[Data entries]
══════
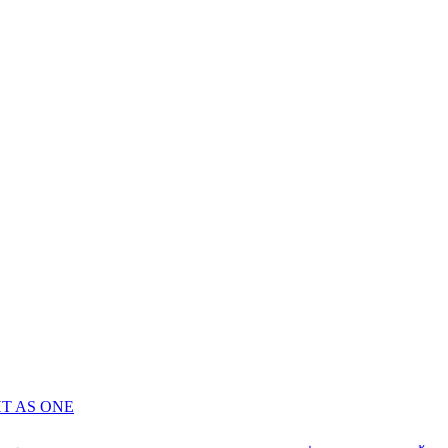
GHT AS ONE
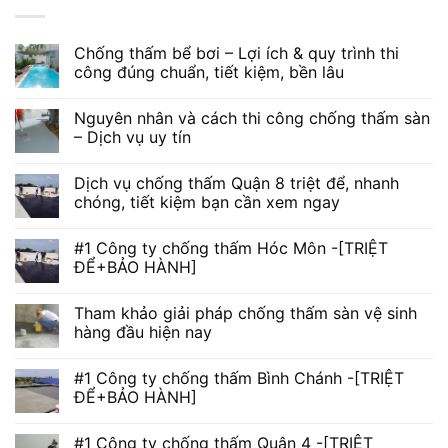
Chống thấm bể bơi – Lợi ích & quy trình thi
công đúng chuẩn, tiết kiệm, bền lâu
Nguyên nhân và cách thi công chống thấm sàn
– Dịch vụ uy tín
Dịch vụ chống thấm Quận 8 triệt để, nhanh
chóng, tiết kiệm bạn cần xem ngay
#1 Công ty chống thấm Hóc Môn -[TRIỆT
ĐỂ+BẢO HÀNH]
Tham khảo giải pháp chống thấm sàn vệ sinh
hàng đầu hiện nay
#1 Công ty chống thấm Bình Chánh -[TRIỆT
ĐỂ+BẢO HÀNH]
#1 Công ty chống thấm Quận 4 -[TRIỆT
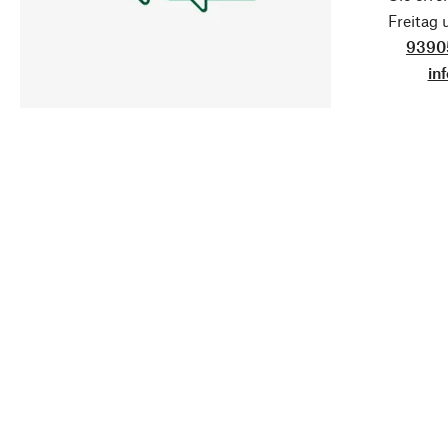
Freitag
9390
in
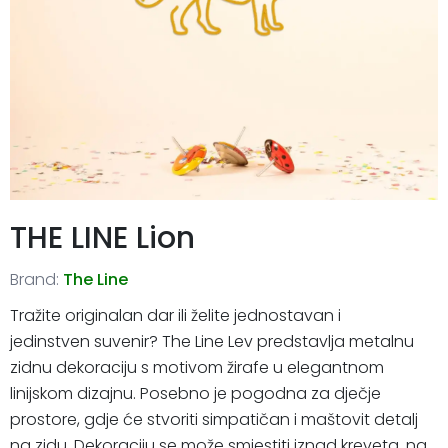
THE LINE Lion
Brand:
The Line
Tražite originalan dar ili želite jednostavan i
jedinstven suvenir? The Line Lev predstavlja metalnu
zidnu dekoraciju s motivom žirafe u elegantnom
linijskom dizajnu. Posebno je pogodna za dječje
prostore, gdje će stvoriti simpatičan i maštovit detalj
na zidu. Dekoraciju se može smjestiti iznad kreveta, na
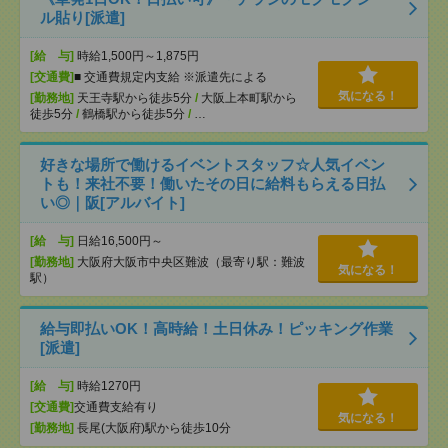
ル貼り[派遣]
[給 与]
時給1,500円～1,875円
[交通費]
■ 交通費規定内支給 ※派遣先による
気になる！
[勤務地]
天王寺駅から徒歩5分
/
大阪上本町駅から
徒歩5分
/
鶴橋駅から徒歩5分
/
…
好きな場所で働けるイベントスタッフ☆人気イベン
トも！来社不要！働いたその日に給料もらえる日払
い◎｜阪[アルバイト]
[給 与]
日給16,500円～
[勤務地]
大阪府大阪市中央区難波（最寄り駅：難波
気になる！
駅）
給与即払いOK！高時給！土日休み！ピッキング作業
[派遣]
[給 与]
時給1270円
[交通費]
交通費支給有り
気になる！
[勤務地]
長尾(大阪府)駅から徒歩10分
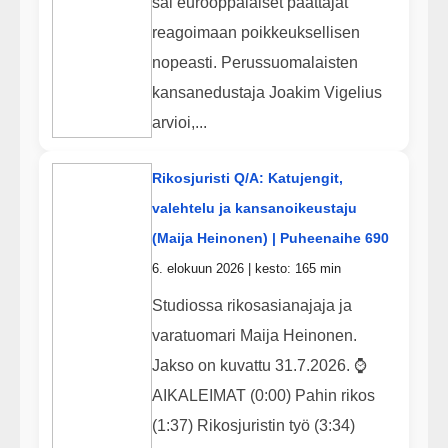
sai eurooppalaiset päättäjät
reagoimaan poikkeuksellisen
nopeasti. Perussuomalaisten
kansanedustaja Joakim Vigelius
arvioi,...
Rikosjuristi Q/A: Katujengit,
valehtelu ja kansanoikeustaju
(Maija Heinonen) | Puheenaihe 690
6. elokuun 2026 | kesto: 165 min
Studiossa rikosasianajaja ja
varatuomari Maija Heinonen.
Jakso on kuvattu 31.7.2026. ⌚
AIKALEIMAT (0:00) Pahin rikos
(1:37) Rikosjuristin työ (3:34)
══════
**Task statement**
Among the records above, how many lines contain the word "Heinonen"? Answer with the number by itself.

**Task output**
2